Information given:

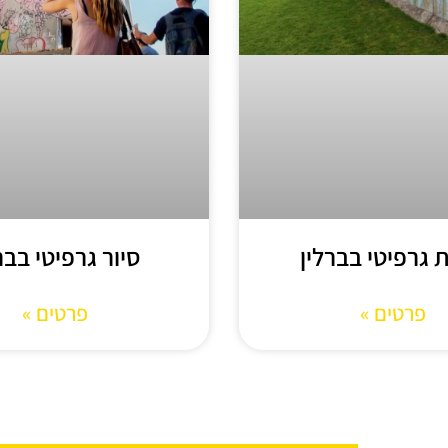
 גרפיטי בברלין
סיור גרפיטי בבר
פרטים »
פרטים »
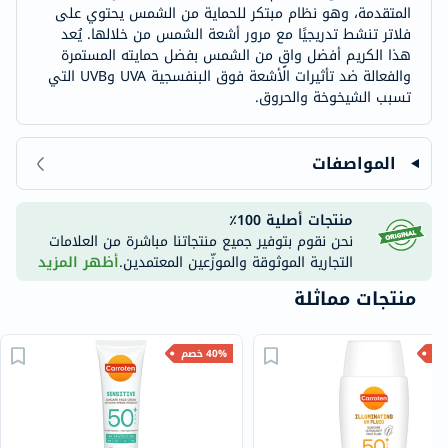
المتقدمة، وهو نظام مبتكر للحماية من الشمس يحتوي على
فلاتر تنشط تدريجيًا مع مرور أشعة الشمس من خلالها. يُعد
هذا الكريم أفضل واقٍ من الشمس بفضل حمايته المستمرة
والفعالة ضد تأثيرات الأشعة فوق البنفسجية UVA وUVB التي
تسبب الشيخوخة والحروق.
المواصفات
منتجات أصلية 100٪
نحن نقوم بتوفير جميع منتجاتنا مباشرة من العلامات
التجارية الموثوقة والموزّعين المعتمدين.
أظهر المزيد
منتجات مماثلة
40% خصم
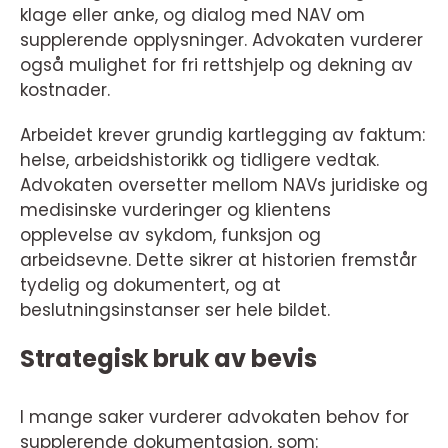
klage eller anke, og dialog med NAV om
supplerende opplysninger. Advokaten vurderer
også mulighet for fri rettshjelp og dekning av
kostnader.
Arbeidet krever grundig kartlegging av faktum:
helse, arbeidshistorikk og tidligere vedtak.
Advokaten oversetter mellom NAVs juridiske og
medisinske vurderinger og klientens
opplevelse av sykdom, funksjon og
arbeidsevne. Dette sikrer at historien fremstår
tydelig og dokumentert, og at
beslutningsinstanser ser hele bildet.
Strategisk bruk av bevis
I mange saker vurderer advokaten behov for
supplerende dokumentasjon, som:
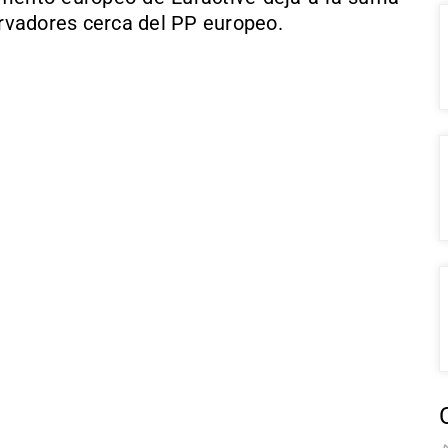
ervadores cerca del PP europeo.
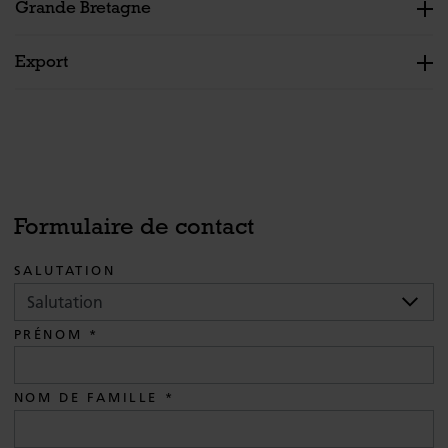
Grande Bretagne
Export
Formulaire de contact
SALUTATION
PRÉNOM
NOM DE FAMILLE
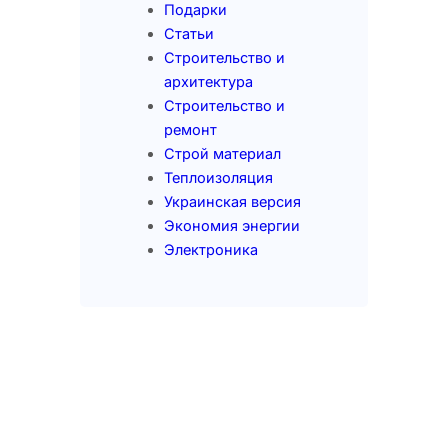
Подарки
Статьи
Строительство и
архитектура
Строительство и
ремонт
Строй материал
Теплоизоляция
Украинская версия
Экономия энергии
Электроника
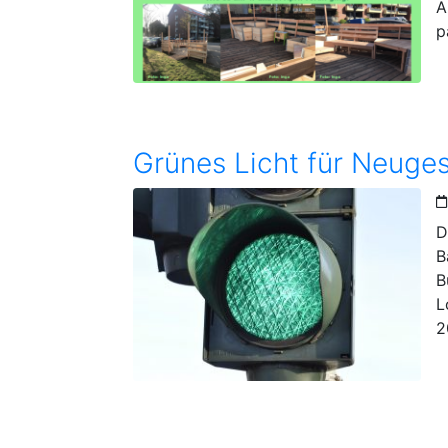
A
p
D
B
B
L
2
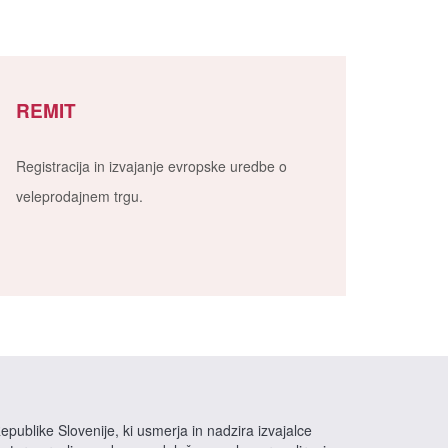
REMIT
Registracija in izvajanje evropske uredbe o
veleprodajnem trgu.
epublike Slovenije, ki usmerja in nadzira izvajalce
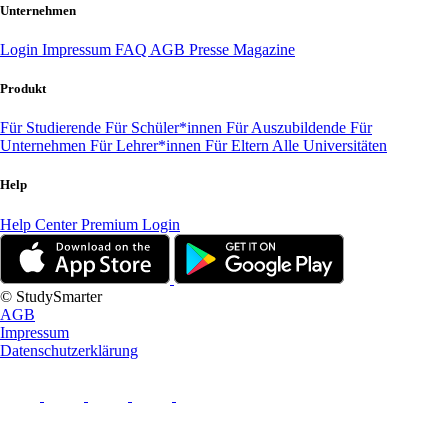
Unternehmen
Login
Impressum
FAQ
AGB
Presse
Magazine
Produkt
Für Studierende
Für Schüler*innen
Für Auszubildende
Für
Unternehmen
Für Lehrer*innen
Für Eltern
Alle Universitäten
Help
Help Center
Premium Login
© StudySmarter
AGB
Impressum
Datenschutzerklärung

What is expected: The listing above should be repeated word for word, with every image left out.

Your solution:
 גרפיטי בברלין
סיור גרפיטי בבר
פרטים »
פרטים »
المتقدمة، وهو نظام مبتكر للحماية من الشمس يحتوي على
فلاتر تنشط تدريجيًا مع مرور أشعة الشمس من خلالها. يُعد
هذا الكريم أفضل واقٍ من الشمس بفضل حمايته المستمرة
والفعالة ضد تأثيرات الأشعة فوق البنفسجية UVA وUVB التي
تسبب الشيخوخة والحروق.
المواصفات
منتجات أصلية 100٪
نحن نقوم بتوفير جميع منتجاتنا مباشرة من العلامات
التجارية الموثوقة والموزّعين المعتمدين.
أظهر المزيد
منتجات مماثلة
40% خصم
klage eller anke, og dialog med NAV om
supplerende opplysninger. Advokaten vurderer
også mulighet for fri rettshjelp og dekning av
kostnader.
Arbeidet krever grundig kartlegging av faktum:
helse, arbeidshistorikk og tidligere vedtak.
Advokaten oversetter mellom NAVs juridiske og
medisinske vurderinger og klientens
opplevelse av sykdom, funksjon og
arbeidsevne. Dette sikrer at historien fremstår
tydelig og dokumentert, og at
beslutningsinstanser ser hele bildet.
Strategisk bruk av bevis
I mange saker vurderer advokaten behov for
supplerende dokumentasjon, som:
ervadores cerca del PP europeo.
Grande Bretagne
Export
Formulaire de contact
SALUTATION
PRÉNOM
NOM DE FAMILLE
Подарки
Статьи
Строительство и
архитектура
Строительство и
ремонт
Строй материал
Теплоизоляция
Украинская версия
Экономия энергии
Электроника
A
p
D
B
B
L
2
REMIT
Registracija in izvajanje evropske uredbe o
veleprodajnem trgu.
epublike Slovenije, ki usmerja in nadzira izvajalce
Unternehmen
Login
Impressum
FAQ
AGB
Presse
Magazine
Produkt
Für Studierende
Für Schüler*innen
Für Auszubildende
Für
Unternehmen
Für Lehrer*innen
Für Eltern
Alle Universitäten
Help
Help Center
Premium Login
© StudySmarter
AGB
Impressum
Datenschutzerklärung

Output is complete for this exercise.